Me levanté y le agradecí al mayor la información que me había dado.
– ¿Ya se va? Si tiene un minuto, quizá le interese ver mi colección. No tengo nada del otro mundo, nada especial por ahí escondido. Lo que se dice ejemplares raros, aquí no encontrará ninguno.
Y con su pipa me señaló la página por la que estaba abierto el álbum.
– Honduras, última emisión.
Unos minutos más tarde llamaba a la puerta del señor Albachary.
Un muchacho en mangas de camisa, pelirrojo y alto como un pino, me abrió y me hizo pasar.
No, el señor no estaba en casa. ¿Qué cuándo volvería? Era difícil de decir. Quizá no vendría hasta entrada la noche.

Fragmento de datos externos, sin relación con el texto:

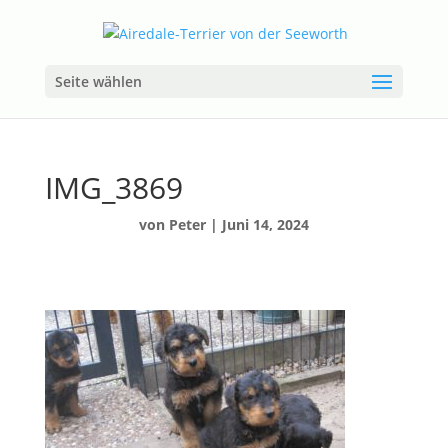
Seite wählen
IMG_3869
von
Peter
|
Juni 14, 2024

Me quedé indeciso. No sabía si esperar o no a que llegara. A través de una puerta entreabierta oí el ruido de unos pasos y un carraspeo impaciente.
– Es una visita que también está esperando -me aclaró el muchacho-. Ya hace media hora que está aquí.
Mi mirada se dirigió a la percha, de la que colgaba un raglán y un sombrero de terciopelo verde gris; contra la pared se apoyaba un bastón con el pomo de marfil y lacado todo de negro. ¡Diablos! Yo conocía aquellas prendas. ¡Un conocido aquí, en esta casa! ¡Lo que me faltaba! Mejor irse, me dije, antes de que se le ocurra a quien quiera que sea asomar la cabeza y mirar a ver quién ha llegado.